[WHAT YOU WILL DO]
Set out exactly, line by line, the stretch of data below that begins at the line containing "thumb ip: (373, 358)" and ends at the line containing "pinky mcp: (340, 396)", with both ends kept.

[DATA PROVIDED]
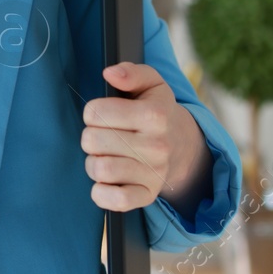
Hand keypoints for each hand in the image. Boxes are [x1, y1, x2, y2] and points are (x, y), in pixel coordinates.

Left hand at [81, 62, 212, 213]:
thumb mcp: (151, 84)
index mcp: (154, 115)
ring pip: (99, 169)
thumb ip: (131, 72)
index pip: (95, 112)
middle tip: (102, 136)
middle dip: (90, 137)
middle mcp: (156, 145)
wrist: (182, 147)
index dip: (92, 112)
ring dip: (93, 162)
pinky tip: (106, 181)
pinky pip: (115, 201)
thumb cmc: (157, 111)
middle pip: (92, 140)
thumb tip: (110, 74)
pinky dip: (101, 193)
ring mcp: (153, 172)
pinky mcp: (147, 195)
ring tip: (104, 155)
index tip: (102, 114)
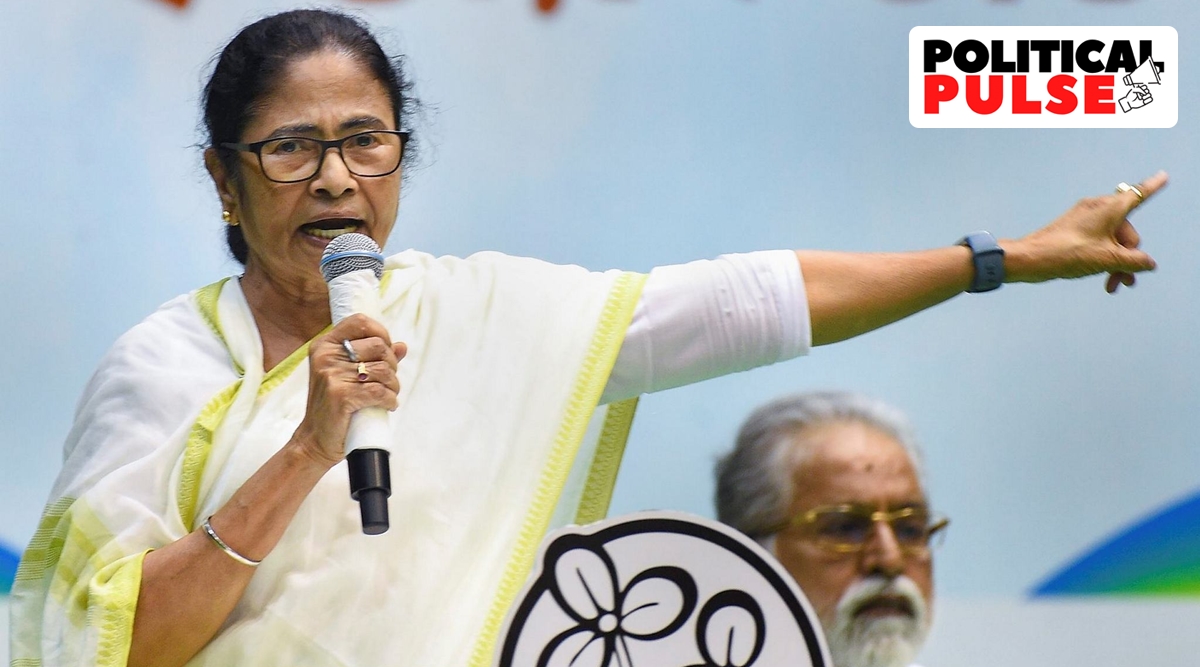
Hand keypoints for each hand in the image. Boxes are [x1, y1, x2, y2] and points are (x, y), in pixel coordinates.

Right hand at [292, 314, 407, 467]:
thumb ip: (373, 358)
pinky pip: (380, 391)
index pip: (360, 322)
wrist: (314, 440)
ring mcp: (331, 375)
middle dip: (392, 365)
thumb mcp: (347, 375)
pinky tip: (387, 405)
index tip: (386, 353)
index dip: (381, 334)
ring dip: (393, 386)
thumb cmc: (333, 407)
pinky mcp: (340, 396)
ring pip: (383, 370)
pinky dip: (390, 400)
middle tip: (388, 381)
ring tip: (387, 395)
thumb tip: (401, 346)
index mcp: (325, 345)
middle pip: (379, 346)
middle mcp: (326, 356)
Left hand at [1002, 171, 1165, 292]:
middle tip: (1124, 280)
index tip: (1163, 175)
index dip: (1153, 187)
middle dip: (1128, 257)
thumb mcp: (1107, 260)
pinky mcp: (1074, 231)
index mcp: (1109, 208)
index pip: (1138, 195)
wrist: (1030, 259)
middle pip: (1126, 232)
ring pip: (1112, 241)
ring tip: (1114, 285)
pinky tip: (1104, 280)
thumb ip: (1134, 261)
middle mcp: (1097, 209)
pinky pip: (1098, 243)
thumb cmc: (1067, 253)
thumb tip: (1148, 263)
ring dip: (1116, 264)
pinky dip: (1103, 260)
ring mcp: (1084, 220)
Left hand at [1118, 85, 1152, 111]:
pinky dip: (1147, 100)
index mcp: (1141, 88)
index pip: (1145, 86)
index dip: (1141, 88)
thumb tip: (1145, 93)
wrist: (1128, 102)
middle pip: (1147, 90)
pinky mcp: (1146, 101)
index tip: (1137, 90)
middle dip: (1142, 93)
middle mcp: (1144, 92)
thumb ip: (1140, 89)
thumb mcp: (1133, 90)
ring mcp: (1145, 96)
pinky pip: (1151, 99)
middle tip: (1137, 95)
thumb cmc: (1130, 96)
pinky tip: (1143, 101)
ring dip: (1145, 96)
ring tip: (1140, 99)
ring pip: (1149, 94)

[WRITTEN REPLY]
thumb ip: (373, 358)
pinky pip: (380, 391)
index pip: (360, 322)
wrist: (314, 440)
ring mcp: (331, 375)
middle dip: (392, 365)
thumb mcp: (347, 375)
pinky tip: (387, 405)
index tip: (386, 353)
index dip: (381, 334)
ring dip: (393, 386)
thumb cmc: (333, 407)
pinky mcp: (340, 396)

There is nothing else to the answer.